Vidas, Lugares e Tempos é uma memória autobiográfica da autoria de Joaquim Chissano, herói do nacionalismo e da independência de Moçambique, primeiro-ministro do governo de transição que levou o território dos acordos de Lusaka à independência, ministro dos negócios estrangeiros do primeiro governo do país, e presidente da república desde a morte de Samora Machel, em 1986, até 2005.

Com este currículo percebe-se que o livro de Chissano teria necessariamente de ter um enfoque político. O que de facto acontece, mas, tanto quanto é possível a um leitor mais ou menos leigo avaliar, o livro não deixa de ser surpreendente, por se tratar de um esforço aparentemente honesto de escrever, e dar testemunho, de um percurso e de uma vida.

Apesar de tal não resultar inteiramente claro, este será o primeiro volume de um conjunto de 3, e como tal abrange a infância do autor, a sua juventude, e o caminho político e geográfico que o levou do bairro da Mafalala, em Maputo, até aos escritórios da Frelimo em Dar-es-Salam, para se juntar á luta armada pela libertação de Moçambique, em 1963, com passagens por Lisboa e por Paris.

Pessoalmente a parte que mais me interessou foi a da infância de Chissano, na sua terra natal Malehice, e em João Belo / Xai Xai, na província de Gaza, e a sua adolescência na cidade de Lourenço Marques, para onde foi frequentar o liceu (Salazar, de seu nome), onde reclama ter sido o primeiro aluno negro. E interessou-me não apenas pelo que transmite acerca da vivência dos negros, quer no mundo rural quer na grande cidade, durante a ocupação colonial portuguesa, mas porque essa vivência representava como que o outro lado, a negativo da fotografia, do que foi a infância e a juventude dos meus pais.

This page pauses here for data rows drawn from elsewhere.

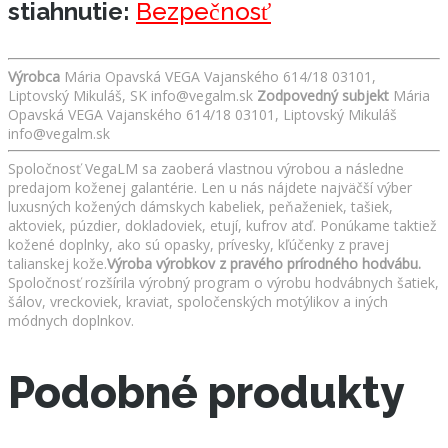
stiahnutie:
Bezpečnosť
Výrobca
Mária Opavská VEGA Vajanského 614/18 03101,
Liptovský Mikuláš, SK info@vegalm.sk
Zodpovedný subjekt
Mária
Opavská VEGA Vajanského 614/18 03101, Liptovský Mikuláš
info@vegalm.sk
Spoločnosť VegaLM sa zaoberá vlastnou výrobou a následne
predajom koženej galantérie. Len u nás nájdete najväčší výber
luxusných kožených dámskych kabeliek, peňaženiek, tašiek,
aktoviek, púzdier, dokladoviek, etují, kufrov atď. Ponúkame taktiež
kožené doplnky, ako sú opasky, prívesky, kľúčenky z pravej
talianskej kože.
Výroba výrobkov z pravého prírodného hodvábu.
Spoločnosť rozšírila výrobný program o výrobu hodvábnych šatiek,
šálov, vreckoviek, kraviat, spoločenských motýlikov a iných
módnych doplnkov.
Podobné produkty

Há um trecho do livro em que Chissano descreve as fronteiras da cidade, referindo as avenidas Craveiro Lopes e Caldas Xavier como a fronteira entre a cidade branca, de cimento, e o caniço, os bairros periféricos habitados pelos negros. Pois bem, as casas onde a minha mãe viveu durante a sua infância e juventude, e aquela que foi a primeira habitação onde eu vivi, ficava precisamente na confluência dessa duas avenidas, numa zona que o próprio Chissano refere ser habitada por brancos pobres.

O que resulta daqui é que muitas dessas vidas e lugares e tempos, e histórias que Chissano conta, têm ressonância em muitos relatos que eu sempre me habitei a ouvir da minha mãe e das minhas tias: são nomes, são referências, são hábitos, são vivências do dia a dia, que eu reconheci no livro de Chissano, apesar de ter bem consciência de que, apesar de tudo, os meus familiares viviam do lado de cá da Caldas Xavier, e que entre os dois lados da avenida havia uma ponte imensa e, na maior parte das vezes, intransponível.